§ **WHAT THE TASK REQUIRES**
Quote exactly and only this range of lines in the data below: the line that holds "[90,1054,373,1068] // #image_file" to the line that holds "(361, 1355) none", both included.

§ **WORKING DATA**
============================================================

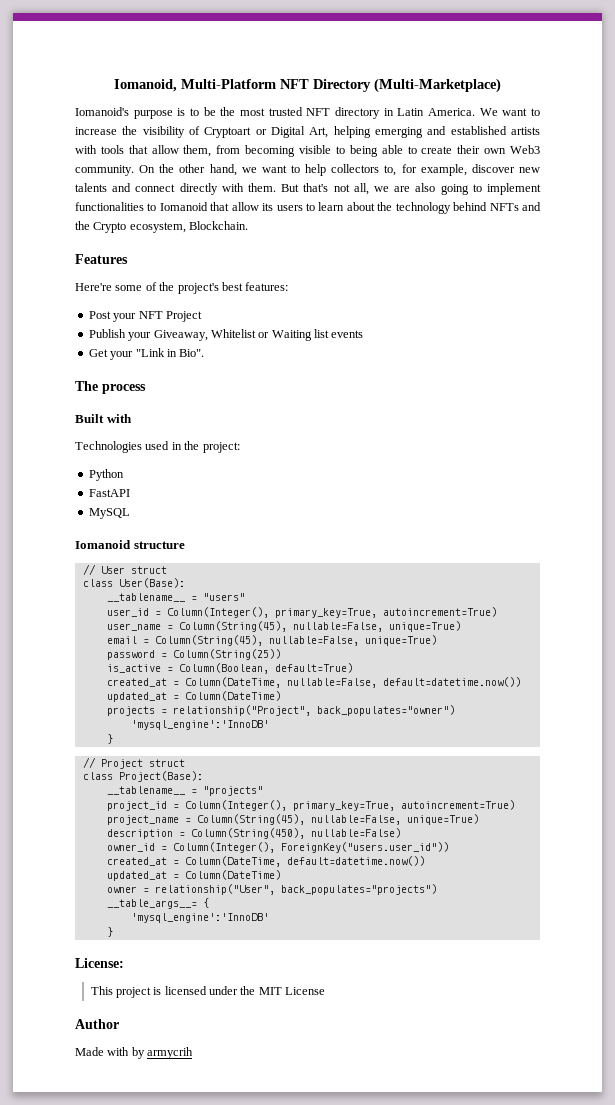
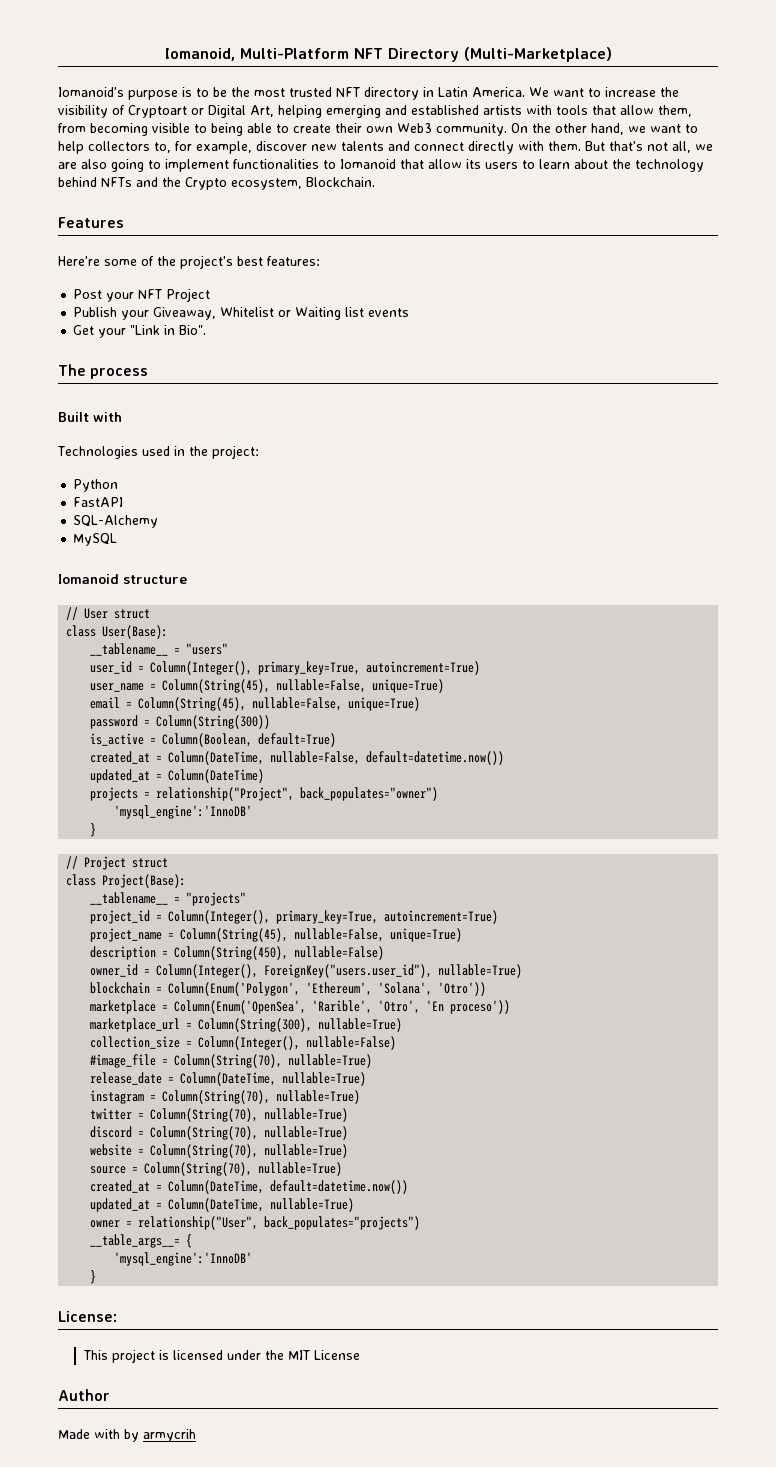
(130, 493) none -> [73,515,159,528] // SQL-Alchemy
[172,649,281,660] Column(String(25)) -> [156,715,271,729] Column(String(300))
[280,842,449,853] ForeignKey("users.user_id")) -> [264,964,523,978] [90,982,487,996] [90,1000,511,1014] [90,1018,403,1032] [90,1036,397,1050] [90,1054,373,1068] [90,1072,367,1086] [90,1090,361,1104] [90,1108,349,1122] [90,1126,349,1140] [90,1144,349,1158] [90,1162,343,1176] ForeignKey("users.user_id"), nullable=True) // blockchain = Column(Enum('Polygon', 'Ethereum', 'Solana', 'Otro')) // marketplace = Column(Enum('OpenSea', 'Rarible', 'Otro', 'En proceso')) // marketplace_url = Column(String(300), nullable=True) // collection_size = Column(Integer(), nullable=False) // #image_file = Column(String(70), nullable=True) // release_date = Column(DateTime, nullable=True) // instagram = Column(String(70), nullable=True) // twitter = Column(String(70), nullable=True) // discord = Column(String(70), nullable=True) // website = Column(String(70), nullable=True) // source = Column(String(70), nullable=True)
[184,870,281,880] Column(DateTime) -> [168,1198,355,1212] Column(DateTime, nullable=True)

============================================================

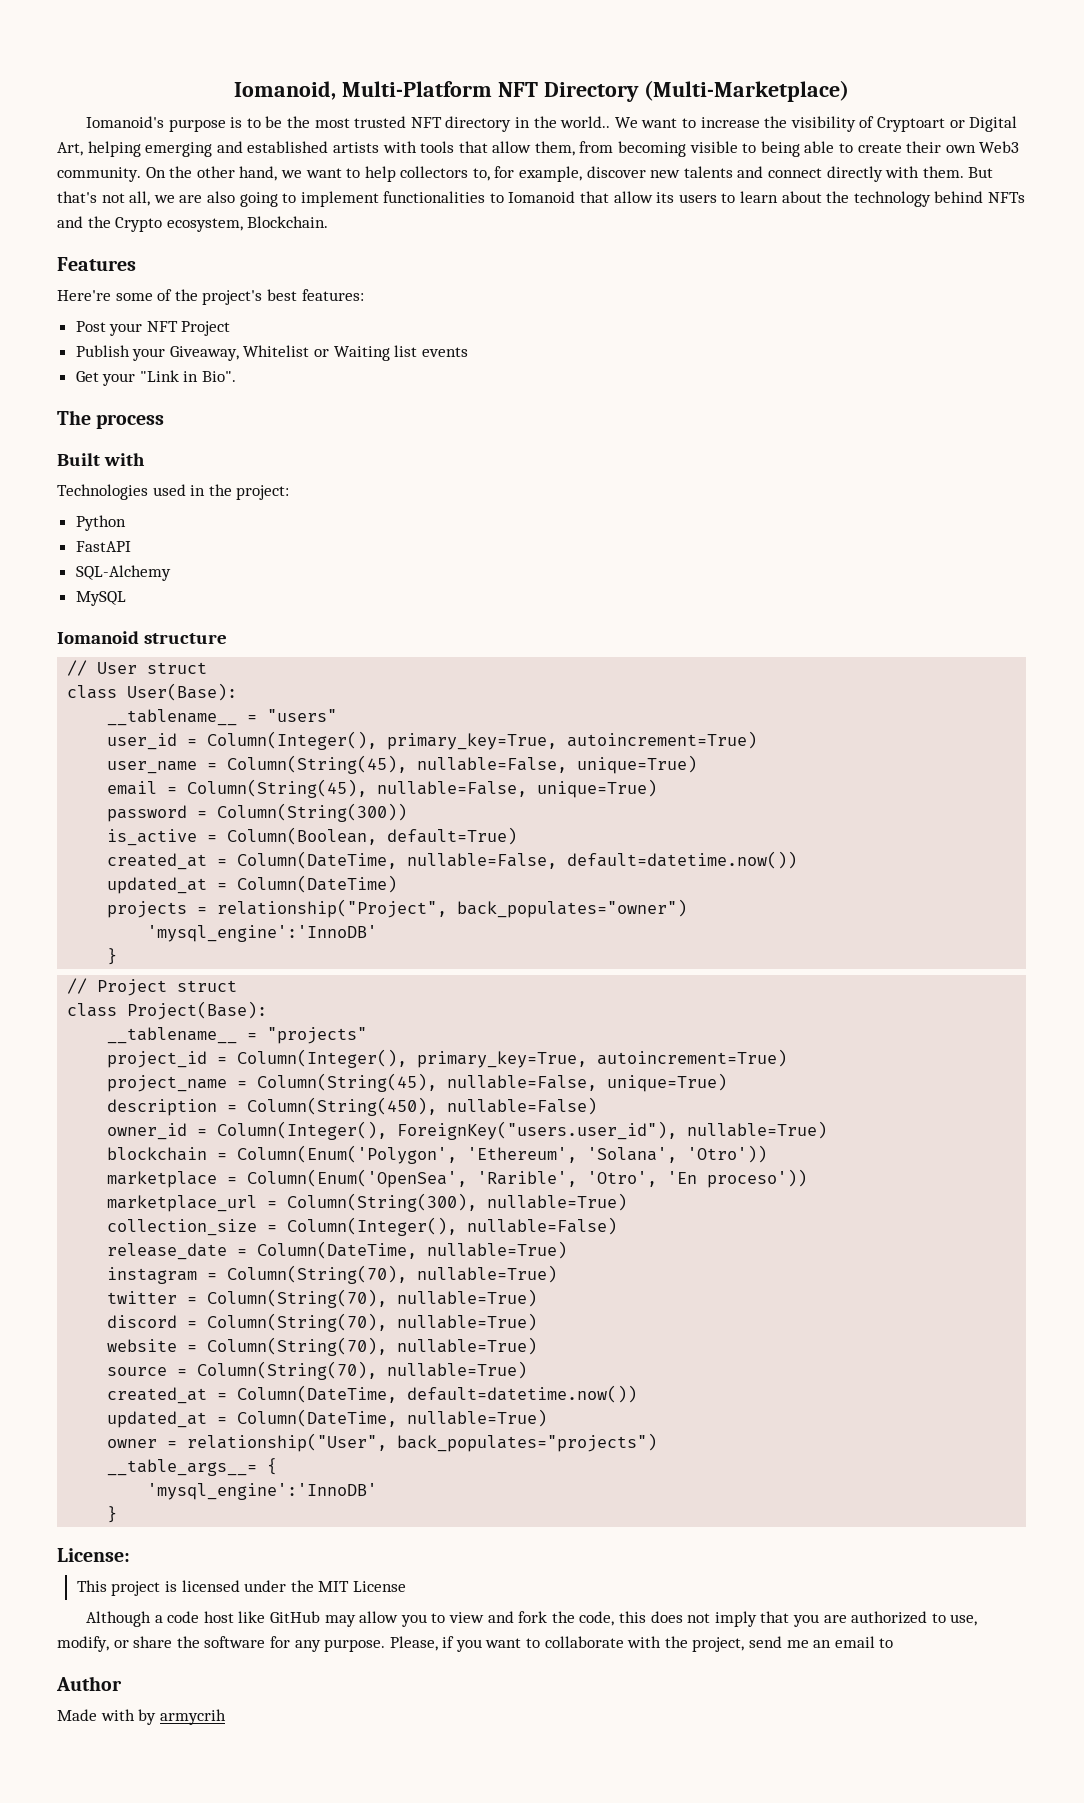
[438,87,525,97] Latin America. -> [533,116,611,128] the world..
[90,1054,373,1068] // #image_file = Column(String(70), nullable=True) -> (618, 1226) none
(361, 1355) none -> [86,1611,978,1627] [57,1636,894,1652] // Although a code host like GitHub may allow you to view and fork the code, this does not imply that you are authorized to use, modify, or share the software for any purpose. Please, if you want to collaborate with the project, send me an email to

============================================================

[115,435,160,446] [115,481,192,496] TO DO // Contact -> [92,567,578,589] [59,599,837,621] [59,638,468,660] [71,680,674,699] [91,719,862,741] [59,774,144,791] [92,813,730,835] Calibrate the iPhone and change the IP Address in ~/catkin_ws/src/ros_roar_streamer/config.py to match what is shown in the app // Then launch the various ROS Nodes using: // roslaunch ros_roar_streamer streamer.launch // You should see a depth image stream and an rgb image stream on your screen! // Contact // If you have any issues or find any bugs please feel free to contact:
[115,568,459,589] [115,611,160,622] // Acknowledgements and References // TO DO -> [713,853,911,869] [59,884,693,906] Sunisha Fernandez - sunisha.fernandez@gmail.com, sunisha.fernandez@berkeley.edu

============================================================

§ **COMPLETED TASK**
[90,1054,373,1068] // #image_file = Column(String(70), nullable=True) -> (618, 1226) none
(361, 1355) none -> [86,1611,978,1627] [57,1636,894,1652] // Although a code host like GitHub may allow you to view and fork the code, this does not imply that you are authorized to use, modify, or share the software for any purpose. Please, if you want to collaborate with the project, send me an email to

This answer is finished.